Work order>
Within the entries below, the lines from the one with "dpdsulawesitengah.com" through the one with "dpdmalukuutara.com" are to be set down exactly, both ends kept.

▶

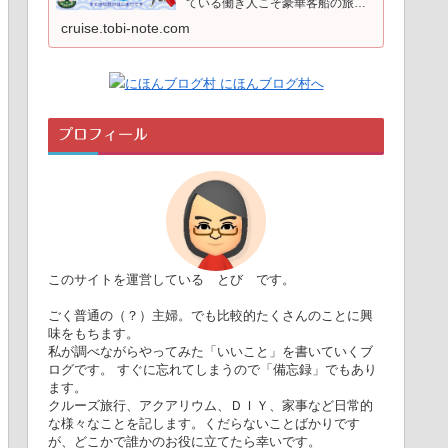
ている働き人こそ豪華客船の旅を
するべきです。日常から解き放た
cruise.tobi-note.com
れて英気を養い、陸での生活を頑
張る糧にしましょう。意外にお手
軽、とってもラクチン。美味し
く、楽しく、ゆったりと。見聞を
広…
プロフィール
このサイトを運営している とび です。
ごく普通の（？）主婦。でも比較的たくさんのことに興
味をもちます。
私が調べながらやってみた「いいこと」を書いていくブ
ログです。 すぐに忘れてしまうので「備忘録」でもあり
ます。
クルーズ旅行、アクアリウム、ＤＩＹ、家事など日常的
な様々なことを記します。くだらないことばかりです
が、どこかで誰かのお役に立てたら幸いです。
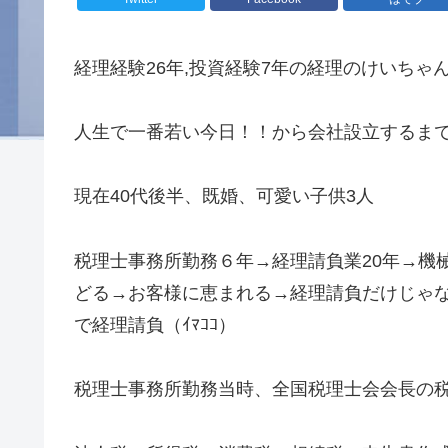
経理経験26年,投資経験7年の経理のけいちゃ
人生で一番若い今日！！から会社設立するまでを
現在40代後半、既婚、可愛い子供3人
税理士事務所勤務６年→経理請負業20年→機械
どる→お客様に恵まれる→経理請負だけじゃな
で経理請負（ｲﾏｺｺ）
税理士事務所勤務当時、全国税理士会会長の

◀
▶

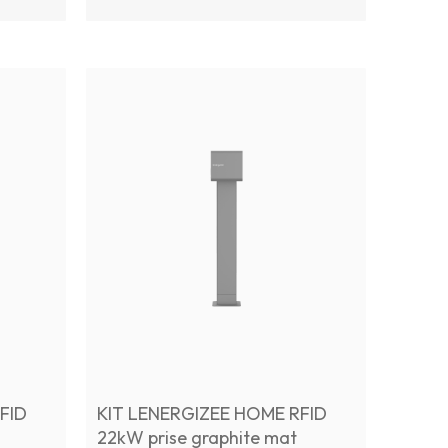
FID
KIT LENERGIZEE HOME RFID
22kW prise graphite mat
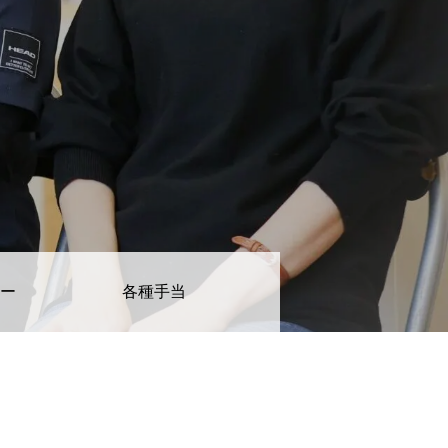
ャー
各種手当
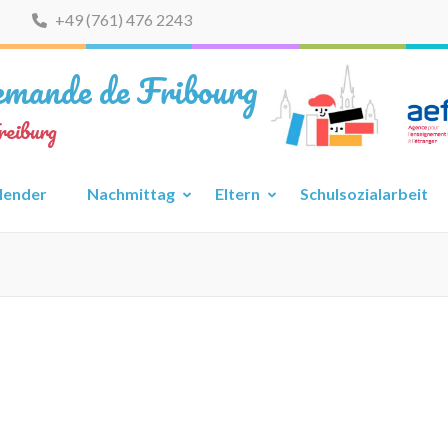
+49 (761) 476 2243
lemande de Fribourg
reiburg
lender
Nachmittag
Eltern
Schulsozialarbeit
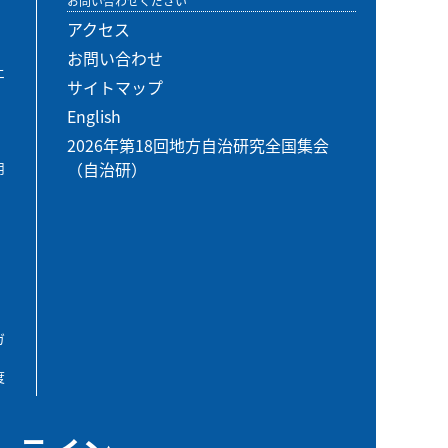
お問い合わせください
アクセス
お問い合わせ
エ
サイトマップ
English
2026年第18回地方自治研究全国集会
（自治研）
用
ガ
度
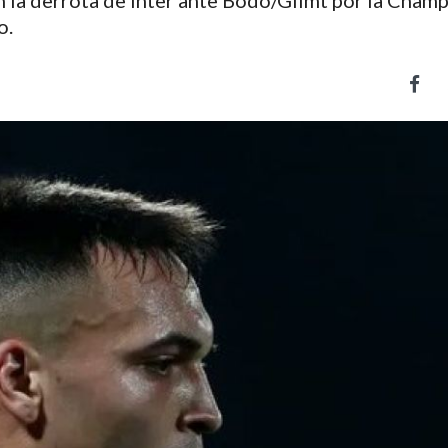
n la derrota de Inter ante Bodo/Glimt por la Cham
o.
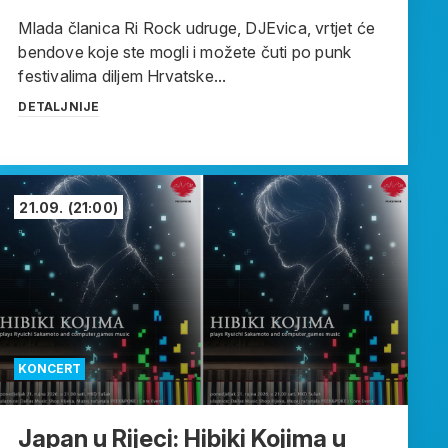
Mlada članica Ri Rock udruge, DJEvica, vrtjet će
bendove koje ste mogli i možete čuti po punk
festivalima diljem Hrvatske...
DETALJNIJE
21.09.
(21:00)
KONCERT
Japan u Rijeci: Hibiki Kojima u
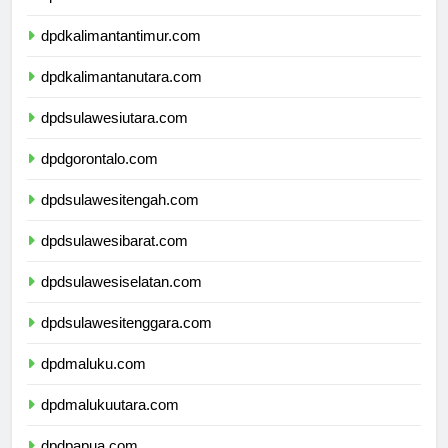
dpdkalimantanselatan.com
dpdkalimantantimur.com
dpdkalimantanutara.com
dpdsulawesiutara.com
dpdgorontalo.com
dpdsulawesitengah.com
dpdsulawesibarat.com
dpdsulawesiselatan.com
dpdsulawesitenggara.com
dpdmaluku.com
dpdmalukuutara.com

◀

Answer area>
dpdsulawesitengah.com
dpdsulawesibarat.com
dpdsulawesiselatan.com
dpdsulawesitenggara.com
dpdmaluku.com
dpdmalukuutara.com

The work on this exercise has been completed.